Experience

Brandon Kauffman

Linux Administration

RHCSA and Linux+ certified. I have managed 300+ RHEL servers implementing Satellite, IAM, and ansiblizing deployments. I led regular systems performance monitoring optimizing performance such as increasing IO throughput by 20%.

Kubernetes

CKA and CCA certified. I have built and managed on-prem and EKS cloud Kubernetes clusters. I utilized advanced networking features to integrate with existing infrastructure using.

I managed a 20 node physical cluster which monitored our on-prem environment of 800 VMs and 7,000 IoT devices at Liberty University. This cluster also worked as the monitoring system for our larger OpenShift cluster.

In EKS, I led a migration to utilize spot instances where possible in an autoscaling group for EKS to reduce costs by 70%. at Pulsar Informatics Inc. I automated deployments utilizing Terraform, and Flux across accounts.

Rust

I have built webservers, front ends, BPF programs, and other tools using Rust. It is my primary programming language for leet code and new projects. I often use Tauri to create desktop applications that speed up my workflow. I've contributed to several open source Rust projects.

I have led developmet on multiple projects such as an internal alert management. Over the course of a year, the project was able to reduce MTTA by 20% and reduce MTTR by ~80%. I have also used Go to create many internal Prometheus exporters. I've contributed to several open source Go projects.

Python

I have built and maintained a variety of internal python packages for a team of 12 others. I've done data analysis on Oracle and Microsoft SQL Server with python. I have contributed and built Django applications with GraphQL and REST. I've implemented OTEL to an OSS projects and modified open source libraries

Site Reliability Engineering

I have SRE experience with a variety of monitoring products. I have maintained Elasticsearch, Grafana, Prometheus, OTEL with Clickhouse, and Thanos. I have used those products, Datadog, and Cloudwatch to implement SLOs. Using these tools to navigate deployment strategies uptime was increased from ~99.997% to ~99.99999% for crucial services. I have worked with Projects in Golang, Python, Java, and PHP to implement RUM, APM, Profiling, and Distributed Tracing. I've assisted developers in debugging applications and reduced avg response time by ~20%.

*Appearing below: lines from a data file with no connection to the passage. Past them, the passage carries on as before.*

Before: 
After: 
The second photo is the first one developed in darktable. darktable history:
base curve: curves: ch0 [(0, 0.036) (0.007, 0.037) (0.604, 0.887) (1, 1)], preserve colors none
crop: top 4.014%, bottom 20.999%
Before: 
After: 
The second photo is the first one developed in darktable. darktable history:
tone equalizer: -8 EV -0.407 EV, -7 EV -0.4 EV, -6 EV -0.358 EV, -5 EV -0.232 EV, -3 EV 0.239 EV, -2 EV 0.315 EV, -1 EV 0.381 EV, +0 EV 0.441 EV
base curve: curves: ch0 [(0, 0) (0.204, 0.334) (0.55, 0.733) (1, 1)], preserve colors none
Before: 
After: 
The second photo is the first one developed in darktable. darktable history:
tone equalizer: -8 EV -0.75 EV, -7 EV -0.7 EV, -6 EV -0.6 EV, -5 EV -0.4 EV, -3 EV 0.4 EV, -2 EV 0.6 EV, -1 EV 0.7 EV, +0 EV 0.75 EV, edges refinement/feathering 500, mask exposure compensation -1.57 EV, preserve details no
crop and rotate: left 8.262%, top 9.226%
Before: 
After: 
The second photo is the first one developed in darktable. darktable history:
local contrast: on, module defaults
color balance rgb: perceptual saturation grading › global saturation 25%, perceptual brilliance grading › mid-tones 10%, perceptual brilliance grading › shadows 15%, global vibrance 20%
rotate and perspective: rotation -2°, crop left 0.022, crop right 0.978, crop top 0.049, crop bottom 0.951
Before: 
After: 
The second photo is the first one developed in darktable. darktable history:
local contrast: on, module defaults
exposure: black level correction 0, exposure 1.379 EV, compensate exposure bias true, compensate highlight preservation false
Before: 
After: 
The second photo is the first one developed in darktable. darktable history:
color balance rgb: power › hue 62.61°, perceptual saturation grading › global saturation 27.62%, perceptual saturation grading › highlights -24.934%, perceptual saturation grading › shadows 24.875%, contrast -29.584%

I've used SNMP to monitor network and physical appliances that support infrastructure and created dashboards and reports to improve capacity planning.

Kafka/Red Panda

I maintained a production kafka cluster with over 250 topics on-prem. The largest topic ingested 100,000 events per second. After switching to Red Panda, this topic was able to maintain 10,000,000 events per second after a consumer failure had been restored. I was also able to reduce servers by 40% by implementing better tunables.

AWS

I am a certified AWS Solutions Architect Professional. By utilizing best practices I have managed to reduce cloud spend by ~15%. across various services. I have implemented proper security practices to harden our organization and improved account structure for better management and scalability.

Devops

I have managded CI/CD pipelines with a variety of tools. These pipelines included workloads for mobile workloads, Terraform, Ansible, Flux, and more. I was able to reduce CI/CD runtime by 60% by using best practices and developed a self hosted auto-scaling cluster to process the pipelines. I automated alert resolutions for various systems by creating a service to process alerts. I managed a variety of terraform modules to deploy our services with IaC.
I was the SME a variety of databases such as Postgres, MongoDB, and . I staged regular backups, replication, and managed major version upgrades. In postgres I was able to tune parameters that optimized the data for dev, staging, and prod workloads and reduced query times.